Tout comme Alain Jupé, je pense moi aussi que ce pape vit "dans une situation d'autisme total" qui le porte continellement à des prises de position irresponsables, dont il ne semble plus capable de mesurer la portée négative. Dans le cas présent, cela dénote une grand manque de sensibilité et d'intérêt envers l'Afrique, risque de saper le travail de ceux qui luttent contre la contagion, et mérite largement le tollé de condamnations qu'il a provoqué.
Mise à jour du 24 mars 2009 : Lire dans Le Temps : "L'Afrique relativise les propos du pape"... qui seront probablement sans effet.
Commentaires et Mises à jour :
étudiant
Re: étudiant
Bonjour,
J'ai du mal à comprendre votre commentaire. Il me semble que ceux qui disposent du niveau intellectuel et des moyens ou des aides nécessaires pour faire des études universitaires devraient être assez instruits pour ne pas méconnaître les risques des rapports sexuels non-protégés, et être en mesure de se procurer des préservatifs.

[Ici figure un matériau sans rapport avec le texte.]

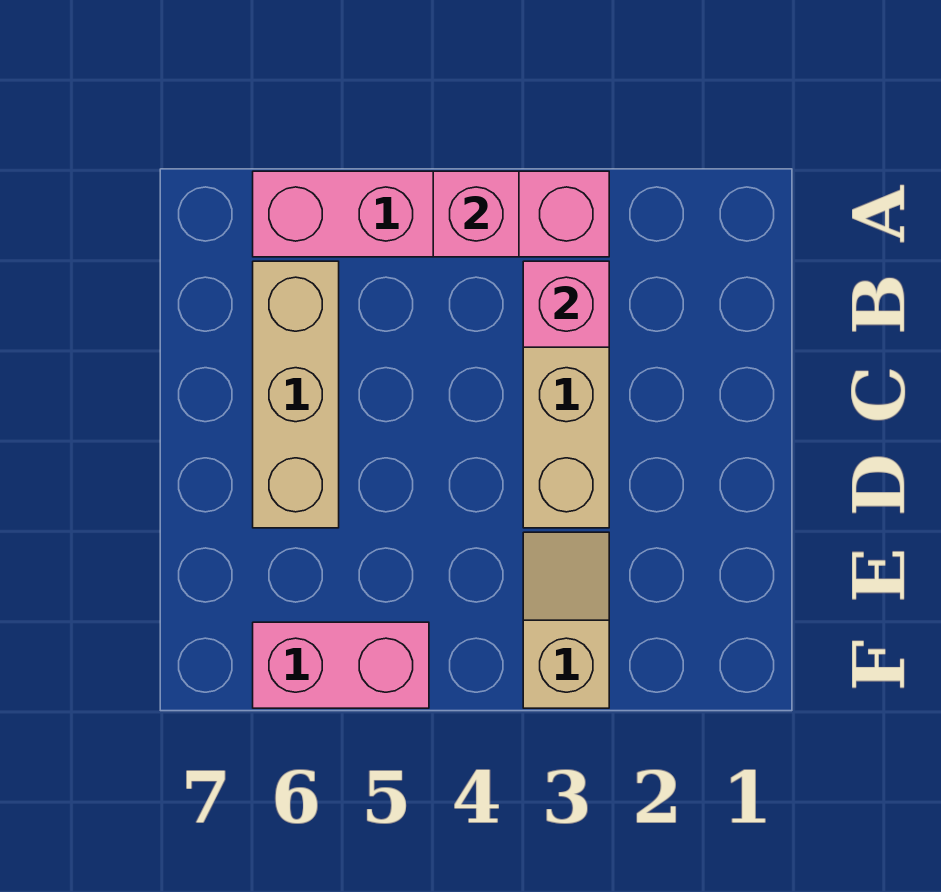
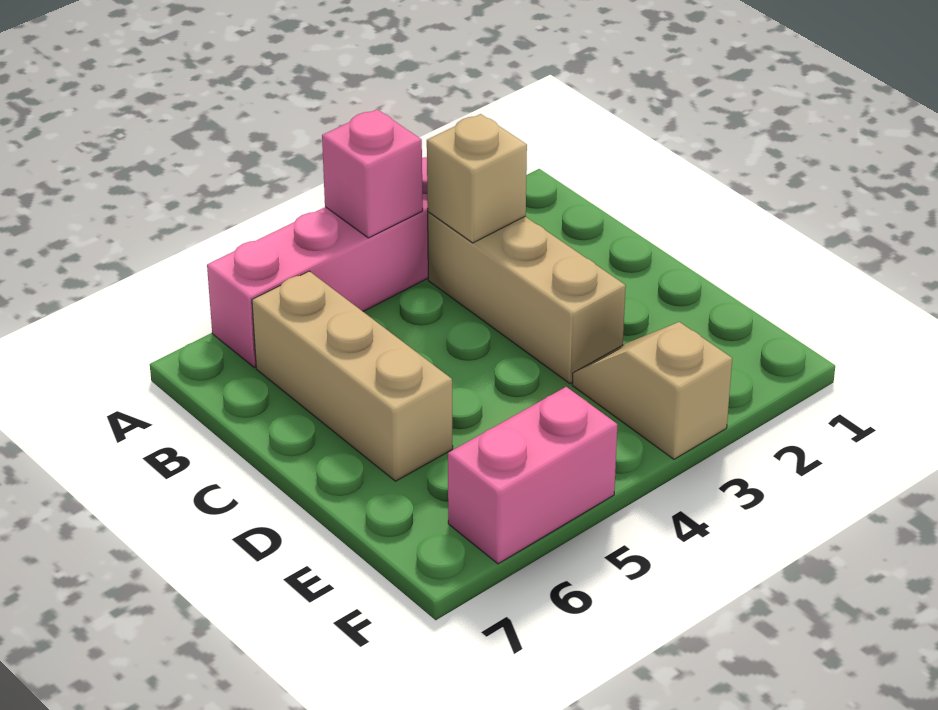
pink brick B3 level 2 -> tan brick B3 level 2

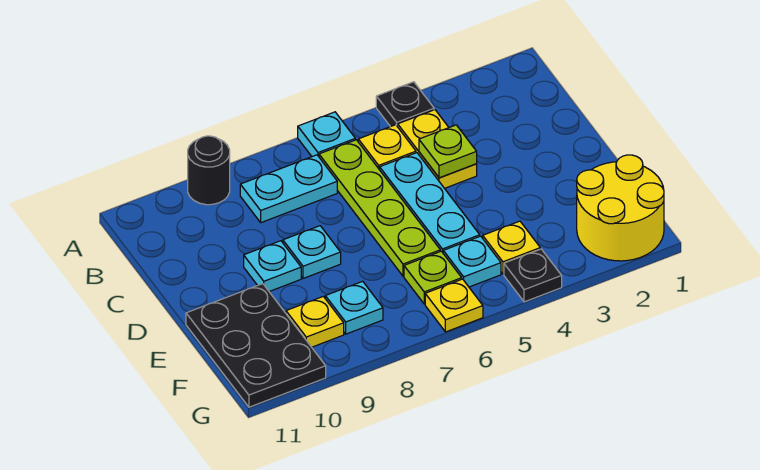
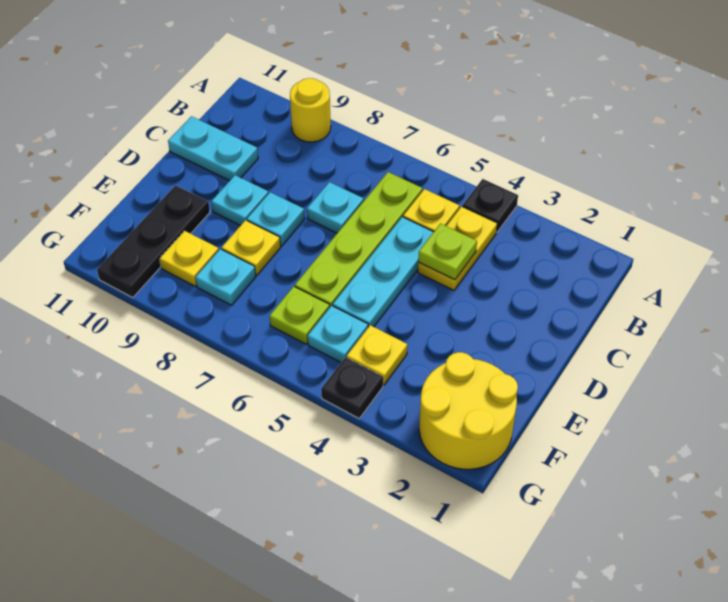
cyan plate A6 level 1 -> cyan plate C7 level 1
black round brick A9 level 1 -> yellow round brick A9 level 1
cyan plate B7:B8 level 1 -> cyan plate C10:C11 level 1
black plate E10:G11 level 1 -> black plate E10:G10 level 1
yellow plate G6 level 1 -> yellow plate E8 level 1

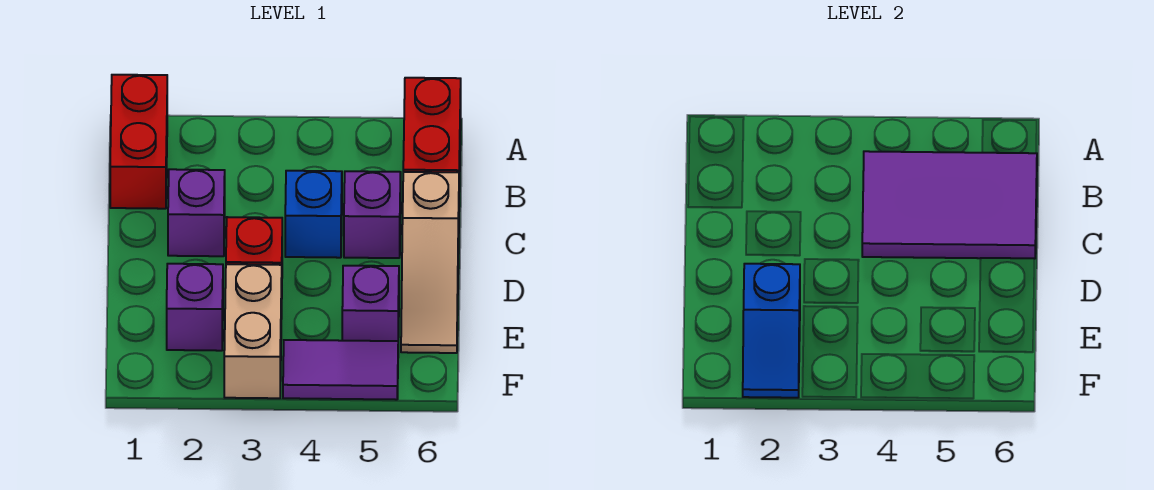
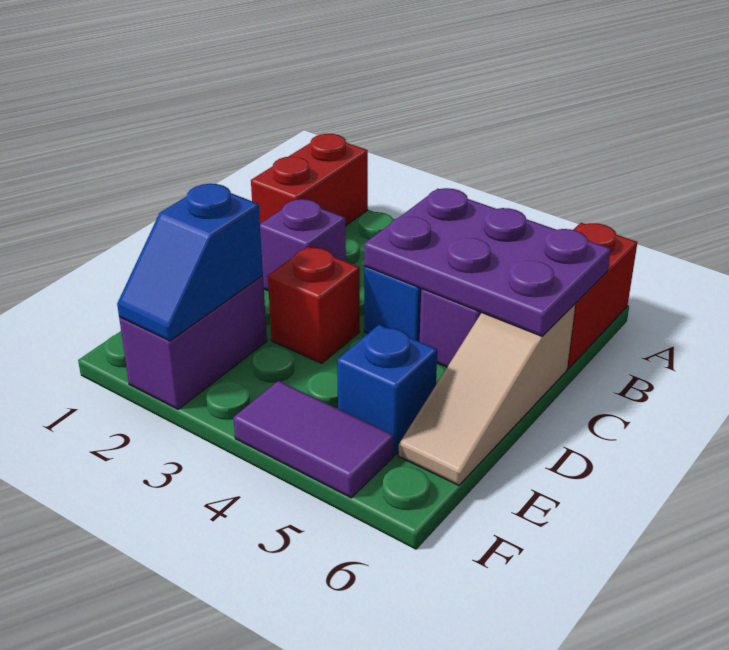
purple tile B4:C6 level 2 -> purple plate B4:C6 level 2
purple brick E2 level 1 -> purple brick E2:F2 level 1
tan brick E3:F3 level 1 -> none
purple brick E5 level 1 -> blue brick E5 level 1

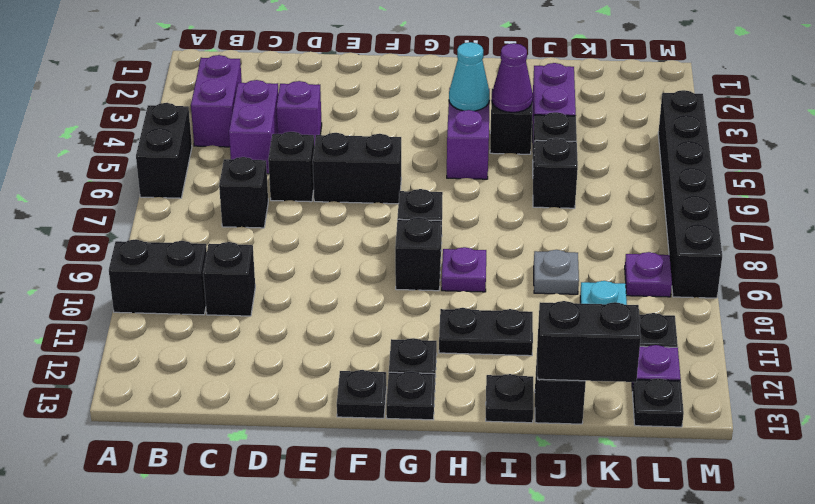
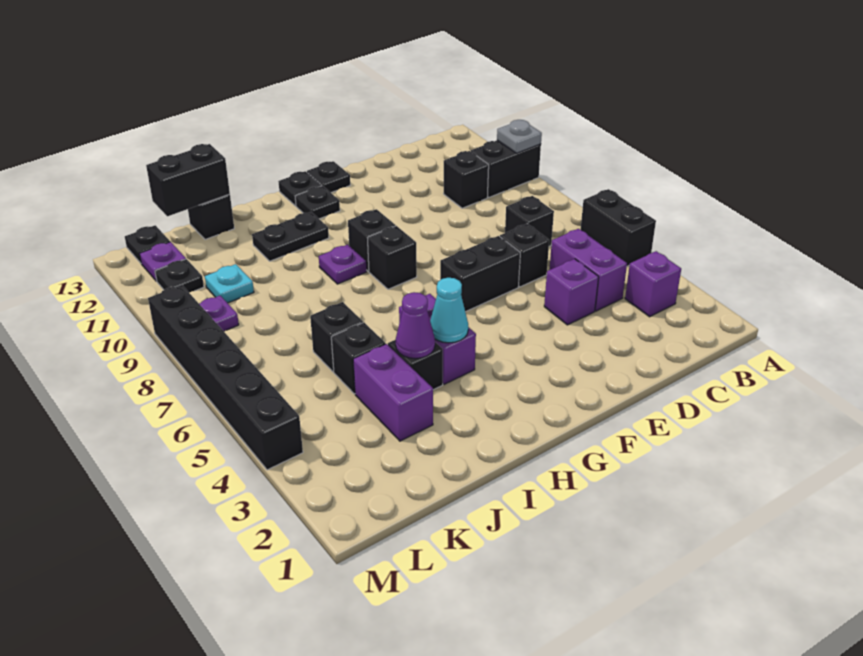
purple brick B3:B4 level 1 -> purple brick B3 level 1
black plate I13 level 1 -> none
grey plate J9 level 1 -> grey plate A10 level 2

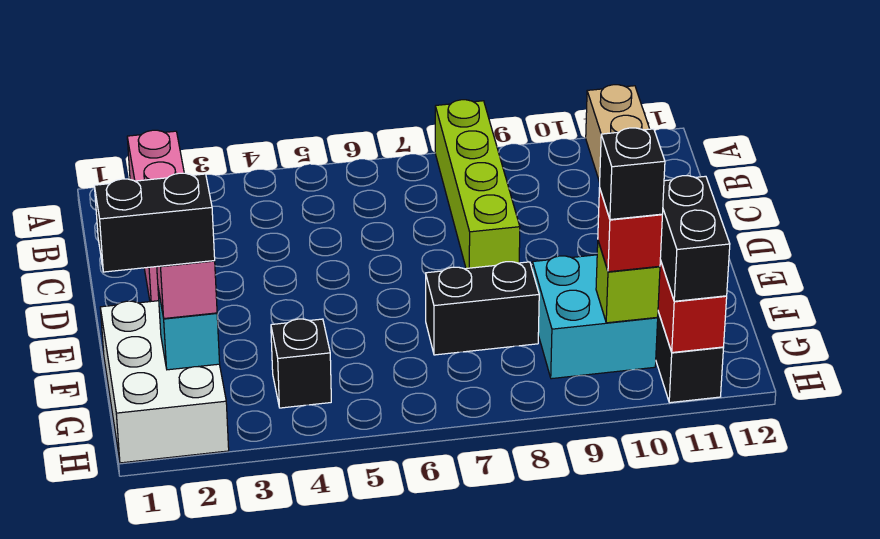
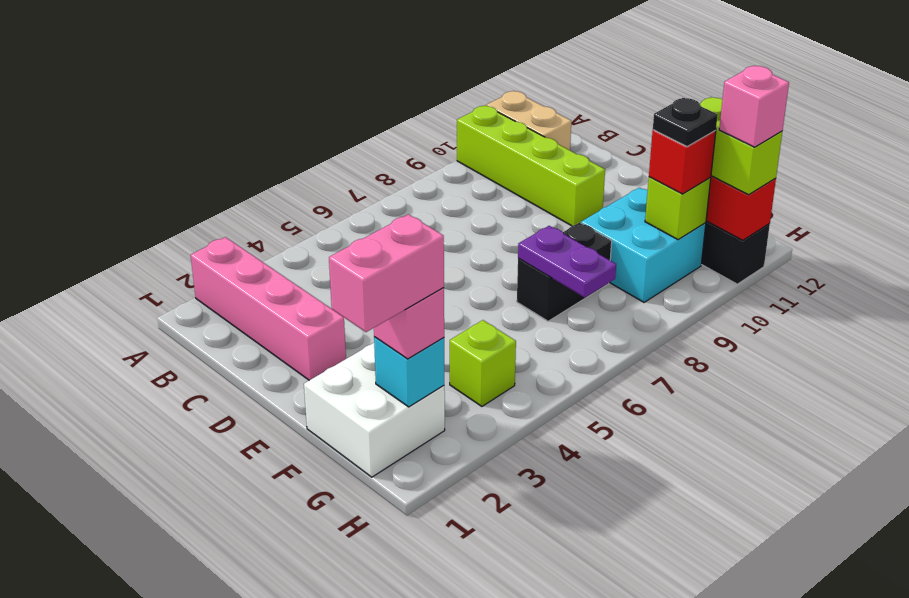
lime brick A8:D8 level 1 -> lime brick A10:D10 level 1
white brick F1:H2 level 1 -> white brick F1:G2 level 1
none -> purple plate F7:G7 level 2
black brick G1:G2 level 4 -> pink brick G1:G2 level 4
black brick G4 level 1 -> lime brick G4 level 1
black brick G10 level 4 -> black plate G10 level 4
black brick G11:H11 level 3 -> lime brick G11:H11 level 3
none -> pink brick H11 level 4

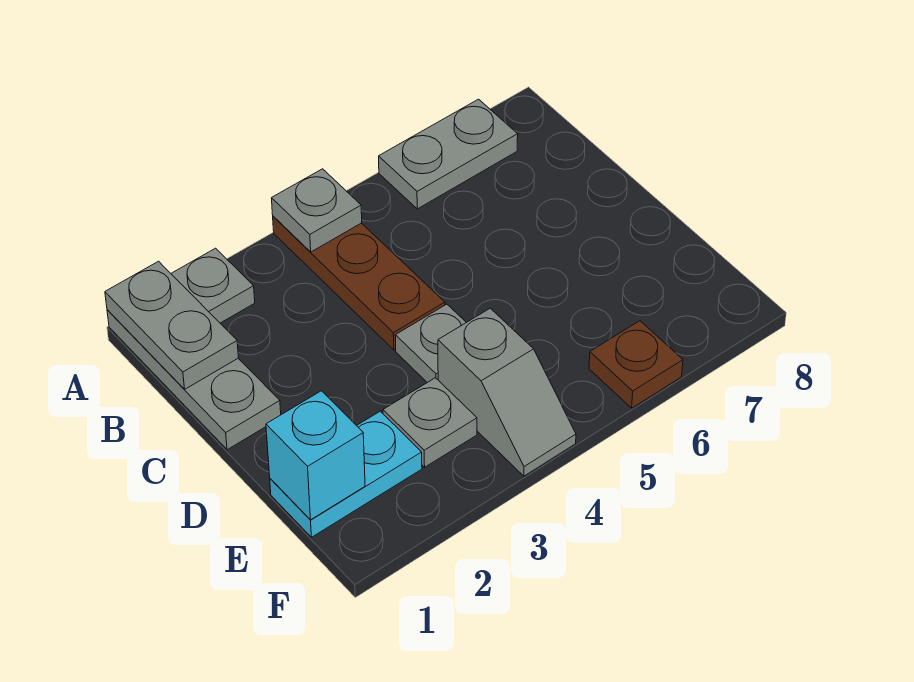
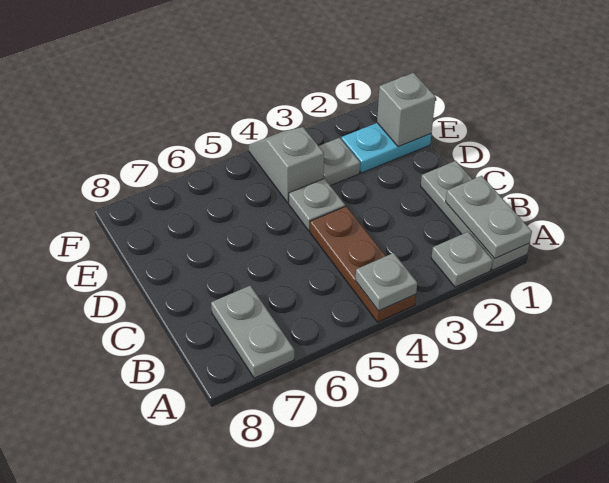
grey plate A6:A7 level 1 -> grey plate A7:B7 level 1
cyan brick E1 level 2 -> grey brick E1 level 2
brown plate F6 level 1 -> none

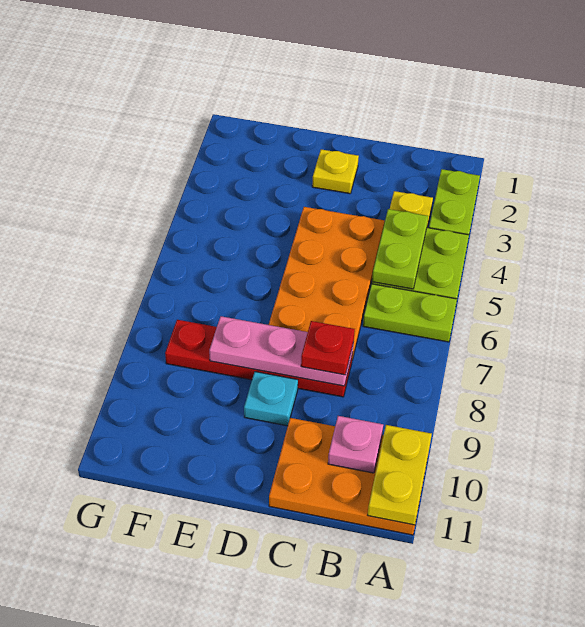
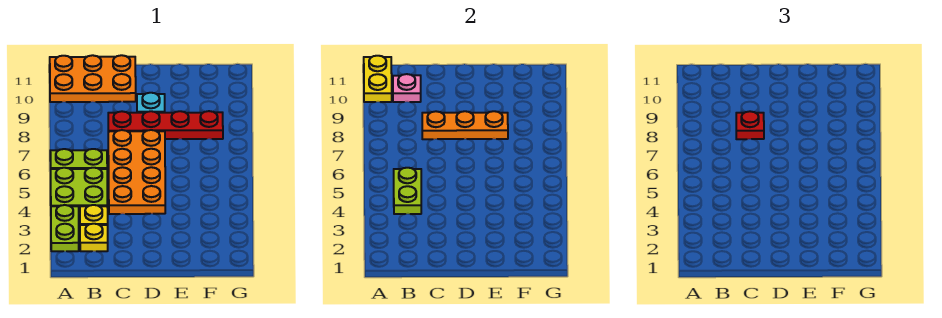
pink plate C8:E8 level 2 -> orange plate C8:E8 level 2
yellow plate D2 level 1 -> yellow plate B2 level 1

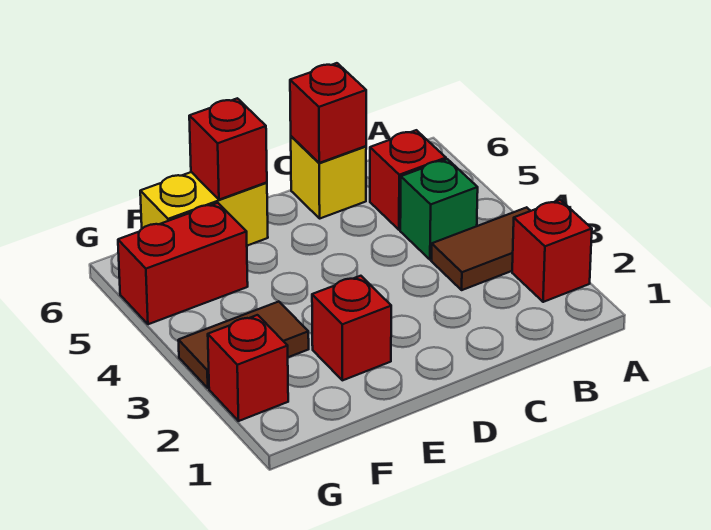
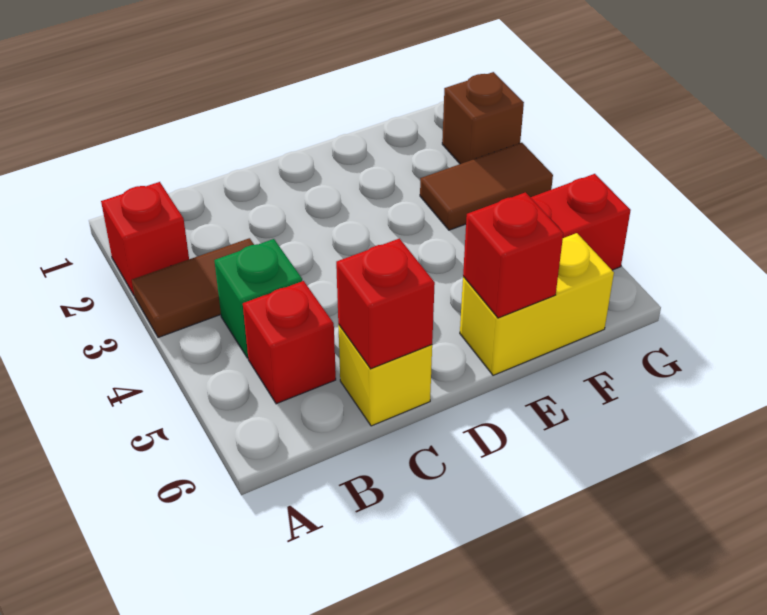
red brick E2 level 1 -> none
red brick G2 level 1 -> brown brick G2 level 1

Ce n'est donc pas de vous que parle mon article, mais de la grande multitude des plus démunis que vous. Bonne chance pour votre mémoire.
Une solution à méditer
Lire dans Le Monde : "Une stratégie innovante pour faire reculer le SIDA"
En ce qui me concerne, elle suscite un grand nombre d'interrogatifs..., car dans tous ces problèmes mondiaux, je reste toujours perplexe face au grand art de poser les fausses questions pour éviter d'aborder les bonnes.
Excellent article qui explique clairement que nos principes de protection ne peuvent pas être transposés comme tels dans des pays à traditions séculaires. C'est vraiment "à la racine" que la prévention doit être effectuée.